This repo is for Python scripts for "Capturing urban diversity through languages: long-term changes in multilingual residential neighbourhoods in the Helsinki Metropolitan Area" published in Population, Space and Place.
- Apply for access to individual-level register data of Statistics Finland
- Calculate linguistic diversity of register data per grid cell with scikit-bio similar to how it was done in a previous article or with language family information in this article's appendices with calculate_langfam_diversity.py.

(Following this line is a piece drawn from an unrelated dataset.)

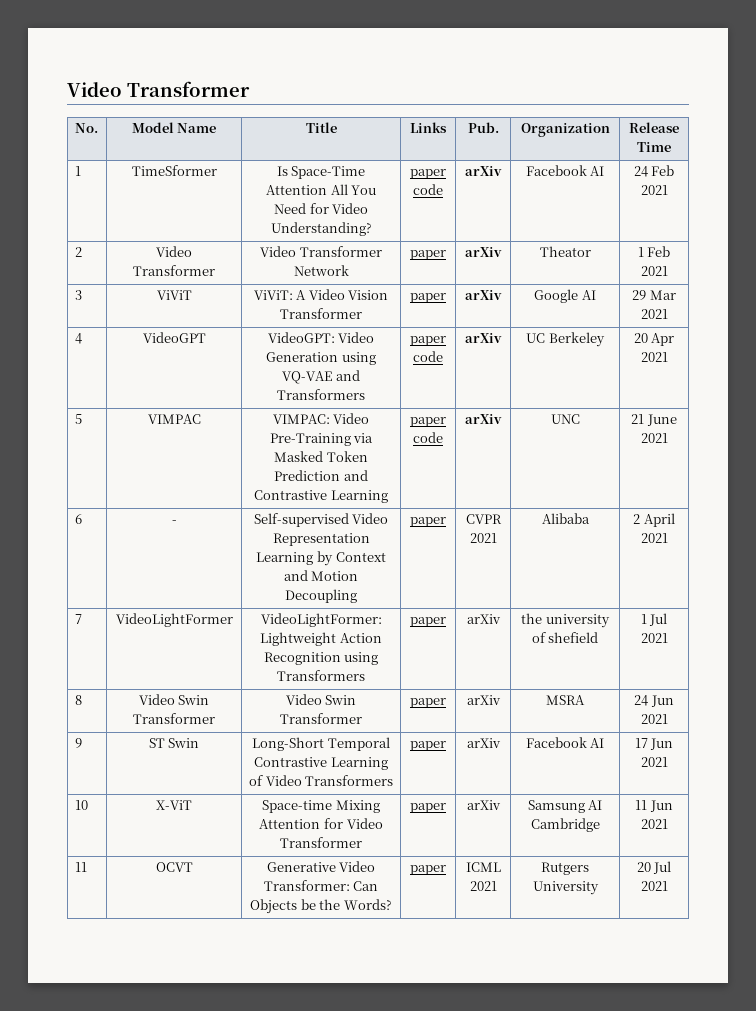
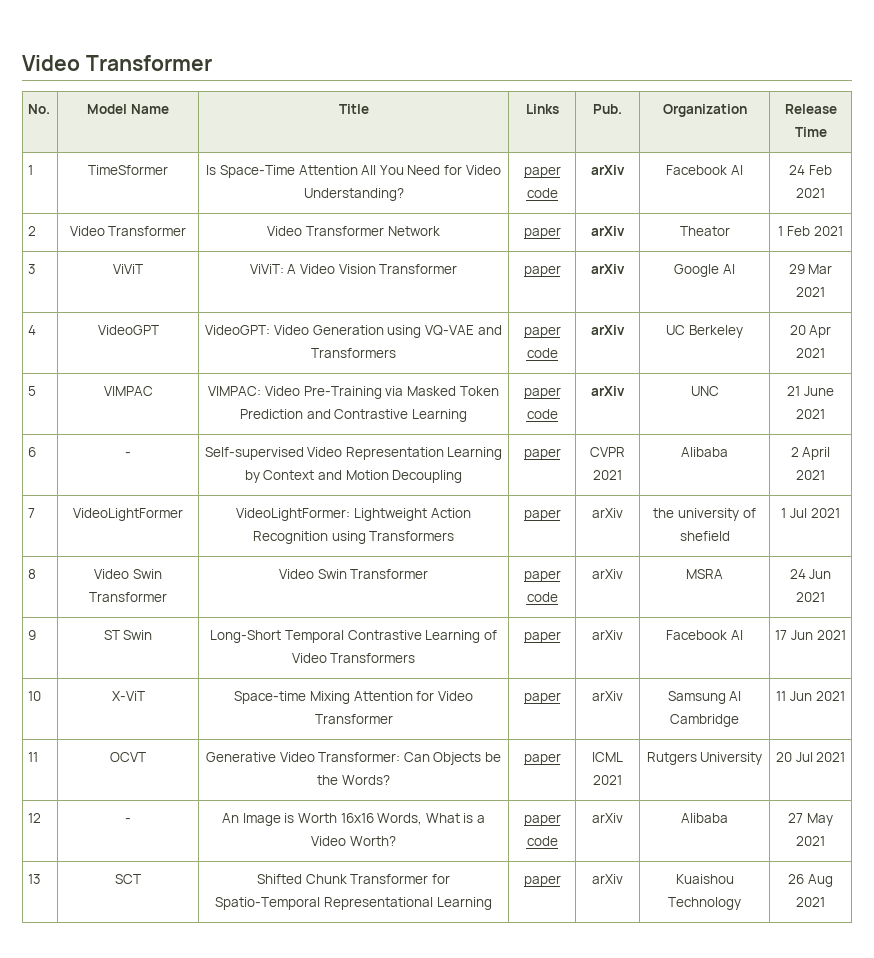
(446, 703) none -> [526,592,558,602] code
(668, 886) none -> [28,813,42,823] [125,818,131,823] [221,813,486,826] [311,836,396,846] [523,814,561,826] [526,836,558,846] [592,813,623,823] [681,813,728,823] [788,813,833,826] [796,836,825,846] [28,874,41,884] [115,874,141,884] [257,874,450,884] [215,897,492,910] [523,875,561,887] [592,874,623,884] [675,874,734,884] [668,897,741,910] [788,874,833,887] [796,897,825,907] // 12 | - | An Image is Worth 16x16 Words, What is a Video Worth? | paper code | arXiv | Alibaba | 27 May 2021 // 13 | SCT | Shifted Chunk Transformer for Spatio-Temporal Representational Learning | paper | arXiv | Kuaishou Technology | 26 Aug 2021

Step | Script | Description | Input | Output |
---|---|---|---|---|
1 | calculate_langfam_diversity.py | Calculates diversity of language families per grid cell | Output from Step 1 | Geopackages |
2 | add_langfam_genus.py | Adds information on the family and genus per each language | First language information per individual in a CSV file | Language family and genus information per individual |
3 | calculate_speakers.py | Calculates the number of speakers per a grid cell across the language groups used in the article | First language information per individual in a CSV file | Geopackage |
4 | calculate_language_changes.py | Calculates how many times individuals have changed their language | First language information per individual in a CSV file | Pickled dataframe on changes |
5 | HMA_overall_diversityplot.py | Plots subplots in Figure 1 and full Figure 2 | Individual-level data from Statistics Finland | PDF Figures |
6 | get_gridcell_histories.py | Gets annual linguistic diversity values per grid cell | Geopackage of diversity information per grid cell | Geopackage of metric-specific grid cell histories |
7 | calculate_livingspace_commutes.py | Aggregates the records on living space and commute distances to grid cells | FOLK commuting and employment statistics | Pickled data frame |
8 | add_livingspace_commute_to_HMAgrid.py | Adds the calculated values from Step 5 to the spatial grid data | Step 5 | Geopackage |
9 | plot_diversities_in_new_old_stable_grids.py | Provides non-normalized plots for Figure 5 | Output from step 4 | PDF Graph and pickled dataframes |
10 | norm_grid_trajectories.py | Calculates the normalized values of grid trajectories | Geopackage of diversity information per grid cell | PDF Graphs and pickled dataframes |
11 | popweigh_grid_trajectories.py | Calculates the population-weighted average values of grid trajectories | Geopackage of diversity information per grid cell | PDF Graphs and pickled dataframes |
12 | plot_grid_diversitiyes_figure5.py | Plots final Figure 5 | Outputs from steps 8 and 9 | PDF Graph |
13 | plot_divs_est_som_87-19.py | Plots figures 9 and 10, yields outputs | Output from Step 1 | Figures 9 and 10, dataframes |
14 | plot_weighted_divs_est_som_87-19.py | Plots Figure 4 | Output from Step 2 | Geopackage with stability classficiations |
15 | calculate_spatial_markov.py | Calculate and plot Markov chain matrices | Output from Step 5 | PDF matrices (Figure 6) and matrices as pickled dataframes |
16 | compare_markov.py | Compares Markov probability matrices with Jensen-Shannon distances | Outputs Figure 7 | PNG file |
Some of these scripts have not been formatted to be flexibly used on all computers. You might have to alter some hard-coded filepaths.